I generally pride myself on my ability to multitask. But I found out this week that I cannot listen to a radio talk program and write at the same time. I have no problem listening to coworkers and writing or listening to music and writing, etc. But I cannot, for the life of me, listen to This American Life and write my blog at the same time. And since I have forgotten my ipod at home everyday this week, I regret to say, I haven't been able to think much less write.

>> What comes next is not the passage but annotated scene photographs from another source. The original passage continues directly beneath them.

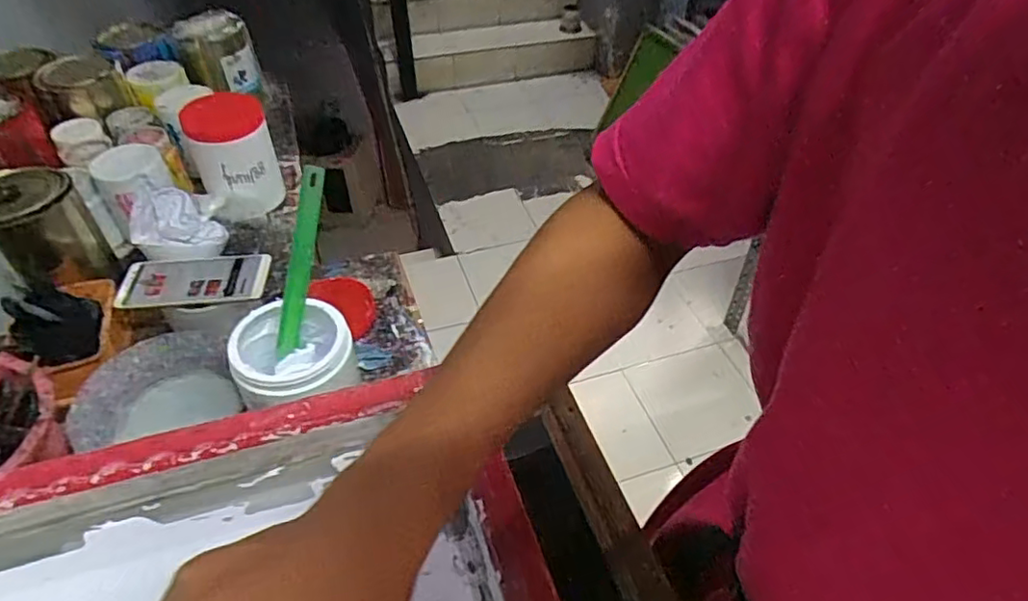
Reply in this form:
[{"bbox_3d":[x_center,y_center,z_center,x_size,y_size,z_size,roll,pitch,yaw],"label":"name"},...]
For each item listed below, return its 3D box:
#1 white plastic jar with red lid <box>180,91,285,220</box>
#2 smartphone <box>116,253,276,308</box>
[{"bbox_3d":[-0.375,-0.198,0.826,0.102,0.144,0.097,1,45,-1],"label":"white plastic jar with red lid"},{"bbox_3d":[-0.361,-0.026,0.698,0.156,0.015,0.076,-6,46,-7],"label":"smartphone"}]

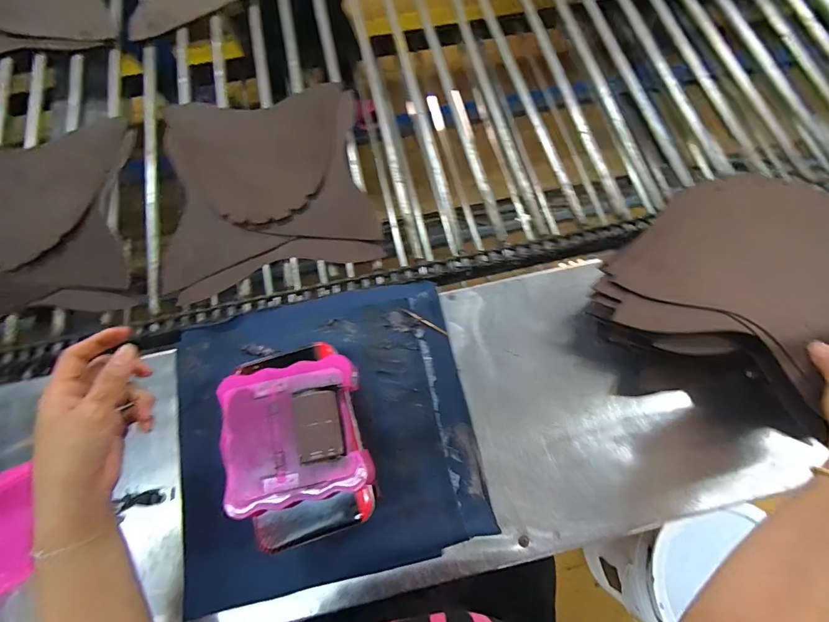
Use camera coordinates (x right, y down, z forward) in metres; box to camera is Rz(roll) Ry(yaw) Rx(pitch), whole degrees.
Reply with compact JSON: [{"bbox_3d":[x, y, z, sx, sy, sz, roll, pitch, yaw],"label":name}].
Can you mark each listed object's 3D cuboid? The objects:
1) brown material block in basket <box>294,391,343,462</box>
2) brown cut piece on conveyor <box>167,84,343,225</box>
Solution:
[{"bbox_3d":[-0.076,0.090,0.320,0.032,0.008,0.052,-11,71,-4],"label":"brown material block in basket"},{"bbox_3d":[-0.205,-0.231,0.577,0.246,0.030,0.216,-22,73,-7],"label":"brown cut piece on conveyor"}]

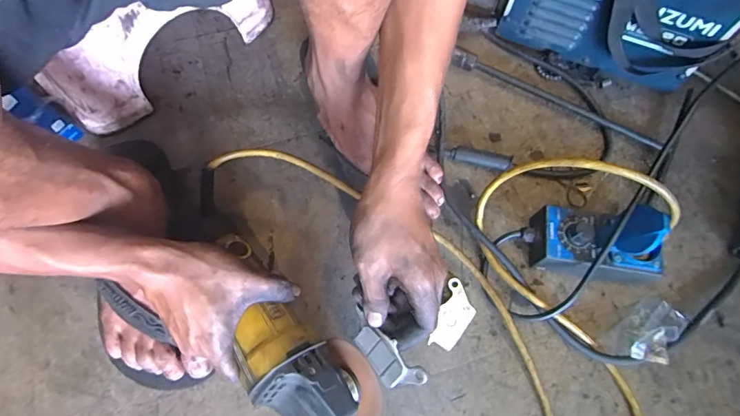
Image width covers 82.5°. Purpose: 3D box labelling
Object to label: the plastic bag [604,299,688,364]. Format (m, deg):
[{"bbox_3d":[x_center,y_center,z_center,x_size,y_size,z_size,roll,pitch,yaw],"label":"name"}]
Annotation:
[{"bbox_3d":[0.275,0.124,0.417,0.071,0.031,0.042,-36,74,-14],"label":"plastic bag"}]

The first day of school was Tuesday. It (apparently) went well. Scooter is a very positive girl, and even if it was a horrible day, she probably would have told us it was a good day. Wednesday was her first soccer practice. It went well, too. Scooter met a new friend (nobody on her team goes to William Walker), and I met a mom. She seems really nice, but we'll see how it goes. I'm pretty terrible at making friends. Thursday was a mellow day. Kind of. I went to yoga (class number 5). Friday was decompress day. Saturday was busy with Scooter's first soccer game and a cleaning overhaul of the kitchen as well as a little shopping for Scooter and I. Today? Today, the kids and I went to Seaside and Cannon Beach. We went to the aquarium at seaside and then we ate at Mo's in Cannon Beach. That area was so fogged in, we drove back up to Seaside to play on the beach. It was 59 degrees.
And really windy...
But it was fun. I figure if we don't do fun things like that, even on a day like 9-11, then the terrorists have won.
It was a good day, and some good quality time for me with the kiddos. I guess yesterday was like that, too, since I took the kids to Scooter's soccer game by myself, too. But honestly, it's sometimes easier just me. I'm the "mean" parent. So when it's just me and the kids, I don't have to second guess my instincts. I can just be mean. In my defense, my parenting style worked pretty well with Scooter, and when Bubba is with just me, he's usually very good at listening. I might be strict, but I also have a certain amount of patience for noise and squirms. I have an intolerance for disrespect and not listening to me. But I'm pretty ok with inappropriate squeals and pokiness during mealtimes. I think it all evens out in the end. I hope it all evens out.